• REQUIRED WORK
A: According to the passage about A Patch of Blue, who wrote the novel the film was based on?
B: From the passage about A Patch of Blue, repeat the text starting with "The Black Kino" and going on through "a different race.".
C: List every person named in the passage about A Patch of Blue.

• DOCUMENT SEGMENT
The Black Kino Fist: Black life as depicted in film history

A Patch of Blue (1965)

 
"After becoming the first African-American performer to win a Best Actor Oscar®, for his performance in Lilies of the Field (1963), Sidney Poitier had emerged as such a box-office force that MGM's Pandro S. Berman declared he would produce A Patch of Blue (1965) only if Poitier agreed to play the leading role. Based on a novel by Australian novelist Elizabeth Kata, the script told of a friendship between a black man and a young white woman who has been blinded by her sadistic, bigoted mother and is therefore unaware that her new friend is of a different race.

[Dataset entries]
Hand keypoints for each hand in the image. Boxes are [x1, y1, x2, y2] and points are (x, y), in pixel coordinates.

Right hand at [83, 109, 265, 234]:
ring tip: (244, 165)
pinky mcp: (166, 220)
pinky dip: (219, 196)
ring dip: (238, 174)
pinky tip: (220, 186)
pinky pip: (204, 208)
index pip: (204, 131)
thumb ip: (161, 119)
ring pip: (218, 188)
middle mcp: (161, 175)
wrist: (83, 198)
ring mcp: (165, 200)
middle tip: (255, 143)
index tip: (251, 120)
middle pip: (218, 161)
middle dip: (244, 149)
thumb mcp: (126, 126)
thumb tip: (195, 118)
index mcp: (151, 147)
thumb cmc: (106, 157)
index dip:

• OUTPUTS IN ORDER
A: Australian novelist Elizabeth Kata.

B:
The Black Kino Fist: Black life as depicted in film history

A Patch of Blue (1965)

 
"After becoming the first African-American performer to win a Best Actor Oscar®, for his performance in Lilies of the Field (1963), Sidney Poitier had emerged as such a box-office force that MGM's Pandro S. Berman declared he would produce A Patch of Blue (1965) only if Poitier agreed to play the leading role. Based on a novel by Australian novelist Elizabeth Kata, the script told of a friendship between a black man and a young white woman who has been blinded by her sadistic, bigoted mother and is therefore unaware that her new friend is of a different race.

C: Sidney Poitier, Pandro S. Berman, Elizabeth Kata